__Exercise details__: Print the entries once more, unchanged.

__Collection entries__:

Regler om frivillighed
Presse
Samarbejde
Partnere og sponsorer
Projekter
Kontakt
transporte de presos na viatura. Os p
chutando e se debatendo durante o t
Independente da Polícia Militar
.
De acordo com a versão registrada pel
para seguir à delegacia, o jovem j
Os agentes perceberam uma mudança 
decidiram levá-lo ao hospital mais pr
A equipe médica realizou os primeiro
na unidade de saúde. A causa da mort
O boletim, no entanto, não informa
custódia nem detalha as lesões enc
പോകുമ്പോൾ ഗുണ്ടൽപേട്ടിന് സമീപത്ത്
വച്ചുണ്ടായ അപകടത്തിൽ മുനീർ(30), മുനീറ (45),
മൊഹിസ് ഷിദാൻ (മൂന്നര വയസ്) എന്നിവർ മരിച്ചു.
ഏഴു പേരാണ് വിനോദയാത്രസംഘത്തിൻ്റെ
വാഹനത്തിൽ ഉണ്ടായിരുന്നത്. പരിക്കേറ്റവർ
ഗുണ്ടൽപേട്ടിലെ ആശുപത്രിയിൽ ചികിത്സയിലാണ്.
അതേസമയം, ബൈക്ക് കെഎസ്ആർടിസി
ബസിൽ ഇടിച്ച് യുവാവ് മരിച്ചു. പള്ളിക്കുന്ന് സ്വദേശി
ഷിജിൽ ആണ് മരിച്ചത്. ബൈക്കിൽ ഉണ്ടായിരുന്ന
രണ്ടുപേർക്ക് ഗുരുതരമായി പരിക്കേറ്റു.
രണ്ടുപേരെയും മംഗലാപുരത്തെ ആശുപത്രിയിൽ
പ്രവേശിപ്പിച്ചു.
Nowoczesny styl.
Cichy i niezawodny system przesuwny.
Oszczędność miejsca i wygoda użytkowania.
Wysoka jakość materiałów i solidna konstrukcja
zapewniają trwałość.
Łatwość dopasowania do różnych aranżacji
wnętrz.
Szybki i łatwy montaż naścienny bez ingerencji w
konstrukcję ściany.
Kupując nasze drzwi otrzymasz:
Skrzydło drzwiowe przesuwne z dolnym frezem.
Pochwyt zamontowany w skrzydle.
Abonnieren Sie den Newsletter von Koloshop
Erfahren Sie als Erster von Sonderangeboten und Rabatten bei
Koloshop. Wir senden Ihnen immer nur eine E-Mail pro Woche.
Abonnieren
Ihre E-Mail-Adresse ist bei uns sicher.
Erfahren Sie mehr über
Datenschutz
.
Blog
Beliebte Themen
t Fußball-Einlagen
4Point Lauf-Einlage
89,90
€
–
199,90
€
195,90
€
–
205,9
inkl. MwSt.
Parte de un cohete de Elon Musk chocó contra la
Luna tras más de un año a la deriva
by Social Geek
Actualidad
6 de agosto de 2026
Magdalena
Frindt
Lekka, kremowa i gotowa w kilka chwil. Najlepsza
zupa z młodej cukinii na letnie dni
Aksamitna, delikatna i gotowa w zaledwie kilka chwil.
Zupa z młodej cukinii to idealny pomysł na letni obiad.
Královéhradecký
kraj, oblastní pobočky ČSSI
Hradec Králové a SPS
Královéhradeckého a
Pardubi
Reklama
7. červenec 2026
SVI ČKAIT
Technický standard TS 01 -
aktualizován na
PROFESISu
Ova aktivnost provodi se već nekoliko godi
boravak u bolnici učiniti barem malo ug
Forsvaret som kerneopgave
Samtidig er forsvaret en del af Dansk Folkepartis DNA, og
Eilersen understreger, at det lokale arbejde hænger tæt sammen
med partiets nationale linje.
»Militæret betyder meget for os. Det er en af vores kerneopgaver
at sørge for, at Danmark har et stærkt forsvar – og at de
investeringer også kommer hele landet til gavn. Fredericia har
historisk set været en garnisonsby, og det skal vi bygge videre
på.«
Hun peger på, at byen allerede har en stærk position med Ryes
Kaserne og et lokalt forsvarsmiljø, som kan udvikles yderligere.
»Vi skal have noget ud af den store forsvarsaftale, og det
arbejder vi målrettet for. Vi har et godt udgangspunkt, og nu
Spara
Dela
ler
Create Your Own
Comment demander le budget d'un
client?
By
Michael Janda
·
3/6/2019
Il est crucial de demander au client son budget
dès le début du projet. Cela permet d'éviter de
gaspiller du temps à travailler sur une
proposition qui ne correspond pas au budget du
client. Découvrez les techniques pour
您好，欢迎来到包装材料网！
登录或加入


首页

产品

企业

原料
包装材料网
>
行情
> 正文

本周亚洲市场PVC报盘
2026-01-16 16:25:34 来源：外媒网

__Written answer__:
Regler om frivillighed
Presse
Samarbejde
Partnere og sponsorer
Projekter
Kontakt
transporte de presos na viatura. Os p
chutando e se debatendo durante o t
Independente da Polícia Militar
.
De acordo com a versão registrada pel
para seguir à delegacia, o jovem j
Os agentes perceberam uma mudança 
decidiram levá-lo ao hospital mais pr
A equipe médica realizou os primeiro
na unidade de saúde. A causa da mort
O boletim, no entanto, não informa
custódia nem detalha as lesões enc
പോകുമ്പോൾ ഗുണ്ടൽപേട്ടിന് സമീപത്ത്
വച്ചുണ്ടായ അപകടത്തിൽ മുനീർ(30), മുനീറ (45),
മൊഹിസ് ഷിദാൻ (മൂന്നര വയസ്) എന്നിവർ മരിച്ചു.
ഏഴു പേരാണ് വിനോദയാത്രസംഘത്തിൻ്റെ
വാഹനത്തിൽ ഉണ്ടായിരുന്നത്. പരിക്കേറ്റവർ
ഗുണ്ടൽപേട്ടിലെ ആശുപത്രിയിൽ ചികിത്സയിലാണ്.
അതേസമയം, ബൈക്ക് കെഎസ്ആർടിസി
ബസിൽ ഇടിച്ച് യുവാവ് മരിച്ചു. പള്ളിക്കുന്ന് സ്വദേശി
ഷിജിൽ ആണ് മരിച്ചത്. ബൈക്കിൽ ഉണ്ടായിരുന്ന
രണ്ടുപേർക്ക് ഗുരുതരമായി പരിക്കേറ്റു.
രണ്ടുപേരെയും മംഗലാപുരത്തെ ആശുപത്രിയിൽ
പ്രവേശിപ്പിച്ചു.
Nowoczesny styl.
Cichy i niezawodny system przesuwny.
Oszczędność miejsca i wygoda użytkowania.
Wysoka jakość materiałów i solidna konstrukcja
zapewniają trwałość.
Łatwość dopasowania do różnych aranżacji
wnętrz.
Szybki i łatwy montaż naścienny bez ingerencji w
konstrukcję ściany.
Kupując nasze drzwi otrzymasz:
Skrzydło drzwiowe przesuwne z dolnym frezem.
Pochwyt zamontowany w skrzydle.
Abonnieren Sie den Newsletter von Koloshop
Erfahren Sie als Erster von Sonderangeboten und Rabatten bei
Koloshop. Wir senden Ihnen immer nur eine E-Mail pro Woche.
Abonnieren
Ihre E-Mail-Adresse ist bei uns sicher.
Erfahren Sie mehr über
Datenschutz
.
Blog
Beliebte Themen
t Fußball-Einlagen
4Point Lauf-Einlage
89,90
€
–
199,90
€
195,90
€
–
205,9
inkl. MwSt.
Parte de un cohete de Elon Musk chocó contra la
Luna tras más de un año a la deriva
by Social Geek
Actualidad
6 de agosto de 2026
Magdalena
Frindt
Lekka, kremowa i gotowa w kilka chwil. Najlepsza
zupa z młodej cukinii na letnie dni
Aksamitna, delikatna i gotowa w zaledwie kilka chwil.
Zupa z młodej cukinii to idealny pomysł na letni obiad.
Královéhradecký
kraj, oblastní pobočky ČSSI
Hradec Králové a SPS
Královéhradeckého a
Pardubi
Reklama
7. červenec 2026
SVI ČKAIT
Technický standard TS 01 -
aktualizován na
PROFESISu
Ova aktivnost provodi se već nekoliko godi
boravak u bolnici učiniti barem malo ug
Forsvaret som kerneopgave
Samtidig er forsvaret en del af Dansk Folkepartis DNA, og
Eilersen understreger, at det lokale arbejde hænger tæt sammen
med partiets nationale linje.
»Militæret betyder meget for os. Det er en af vores kerneopgaver
at sørge for, at Danmark har et stærkt forsvar – og at de
investeringer også kommer hele landet til gavn. Fredericia har
historisk set været en garnisonsby, og det skal vi bygge videre
på.«
Hun peger på, at byen allerede har en stærk position med Ryes
Kaserne og et lokalt forsvarsmiljø, som kan udvikles yderligere.
»Vi skal have noget ud af den store forsvarsaftale, og det
arbejder vi målrettet for. Vi har et godt udgangspunkt, og nu
Spara
Dela
ler
Create Your Own
Comment demander le budget d'un
client?
By
Michael Janda
·
3/6/2019
Il est crucial de demander au client son budget
dès le début du projet. Cela permet d'éviter de
gaspiller du temps à travailler sur une
proposition qui ne correspond pas au budget du
client. Découvrez les techniques pour
您好，欢迎来到包装材料网！
登录或加入


首页

产品

企业

原料
包装材料网
>
行情
> 正文

本周亚洲市场PVC报盘
2026-01-16 16:25:34 来源：外媒网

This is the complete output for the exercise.